Fraudulent because they are a very expensive way of raising investment capital for public purposes, in a way that commits the public to a continuing stream of payments (a current cost plus repayment of capital) but does not enter a loan onto the public account, and in some (but not all) cases also enables the government to commit the public to these payments without it looking like a tax.


Consider user pays infrastructure like toll roads. The cheapest and most equitable way for governments to provide new roads is to borrow the money, construct and maintain the roads, and let all users of all roads contribute to the repayment of the costs through their tax payments. Cheaper because governments can borrow money more cheaply, and more equitable because the current system for PPP roads condemns some users to pay for a particular stretch of road that they use while others get all their road use for free.


As for the deals that provide infrastructure for the core purposes of government, these are a massive fraud, a loan in all but name, and an expensive one at that. The Howard Government sold about $1 billion worth of government-owned real property assets between 1996 and 2001. As a report on this sales program by Ian Scarman, Professor of Finance, School of Commerce, University of South Australia, and Rob Kooymans, Lecturer in Property in the same school, demonstrates, many of these buildings were sold and leased back, with secure long-term Federal Government occupancy leases attached. There was considerable debate about the financial logic of these sales at the time, and a subsequent Australian National Audit Office report was very critical about both the logic and effectiveness of the process.


Scarman and Kooymans construct a case study of the sale and lease-back of the RG Casey Building, the DFAT headquarters building, which shows how the taxpayer got both a poor deal and exposure to various kinds of risks that would not apply if the Commonwealth retained ownership of the building – for example, in a building with poor energy efficiency, the landlord recovers energy costs and so has no incentive to improve the energy efficiency; DFAT simply has to pay, and can do nothing to improve the situation because it does not own the building. The agreed rental was assessed by ANAO as being 12% over market at the time deal was done, and there were other attributes of the deal which indicate that the project was fattened up for sale.


These points are compelling, but I would make an additional point. These buildings were already owned by the Commonwealth, and were required by the Commonwealth for a clear and continuing public purpose. To sell the building, bank the cash and provide a long-term commitment to lease it back from the buyer is as about as close as one can get to borrowing money without having to record it as a loan in the national accounts. As a means of “reducing debt” it is quite fraudulent and borders on the corrupt.

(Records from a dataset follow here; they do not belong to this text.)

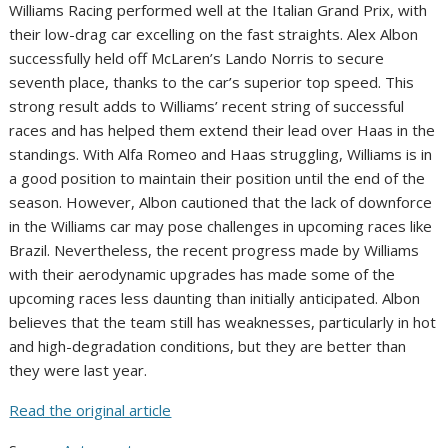
Williams Racing performed well at the Italian Grand Prix, with
their low-drag car excelling on the fast straights. Alex Albon
successfully held off McLaren’s Lando Norris to secure
seventh place, thanks to the car’s superior top speed. This
strong result adds to Williams’ recent string of successful
races and has helped them extend their lead over Haas in the
standings. With Alfa Romeo and Haas struggling, Williams is in
a good position to maintain their position until the end of the
season. However, Albon cautioned that the lack of downforce
in the Williams car may pose challenges in upcoming races like
Brazil. Nevertheless, the recent progress made by Williams
with their aerodynamic upgrades has made some of the
upcoming races less daunting than initially anticipated. Albon
believes that the team still has weaknesses, particularly in hot
and high-degradation conditions, but they are better than
they were last year.
Read the original article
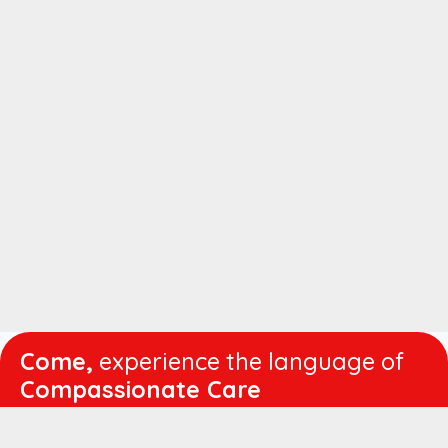
Come,
experience the language of
Compassionate Care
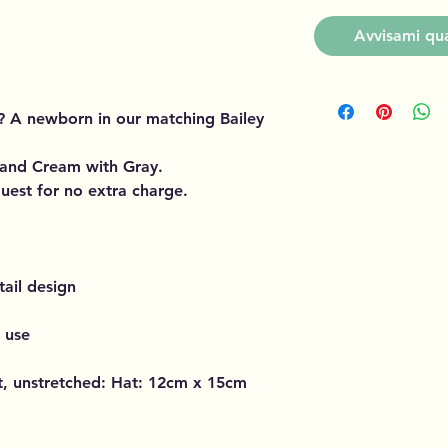
Avvisami qua
? A newborn in our matching Bailey
 and Cream with Gray.
uest for no extra charge.
ail design
d use
at, unstretched: Hat: 12cm x 15cm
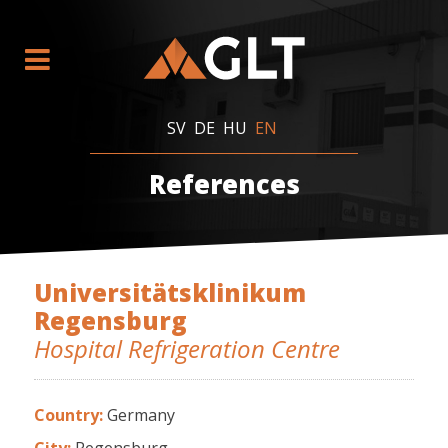
SV
DE
HU
EN
References
Universitätsklinikum
Regensburg
Hospital Refrigeration Centre
Country:
Germany
City:
Regensburg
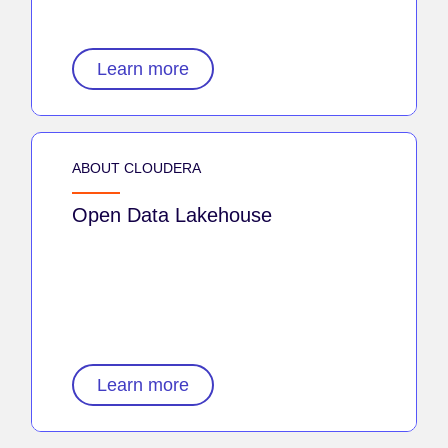
Learn more
ABOUT CLOUDERA
Open Data Lakehouse
Learn more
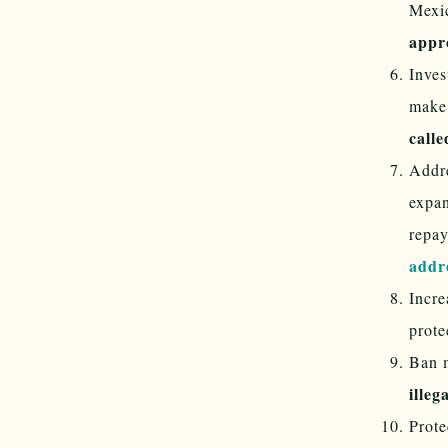
Mexi
app
Inves
make 
calle
Addre
expan
repay
addr
Incre
prote
Ban m
illeg
Prote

Similar considerations apply to purpose built PPP buildings that are for quintessentially public purposes, such as Defence’s Headquarters, Joint Operations Command at Bungendore. There is no loan on the Commonwealth’s books but Australian taxpayers will have a continuing stream of payments to amortize the capital, pay for the financing costs and provide a risk-rated return to the provider. Add up all these payment streams for all of the stock of PPP-type projects and there is a significant element of our annual taxes that will be going to cover them, just like paying interest on public debt. What is the point of being “debt free” if there is an ongoing obligation to pay rising rents on assets we once owned?


For my money I would rather have public assets owned by the government that operates them, having been paid for by loans which we can all see and understand.


And what self-respecting country would not want to own its foreign ministry building or the operational headquarters of its defence force?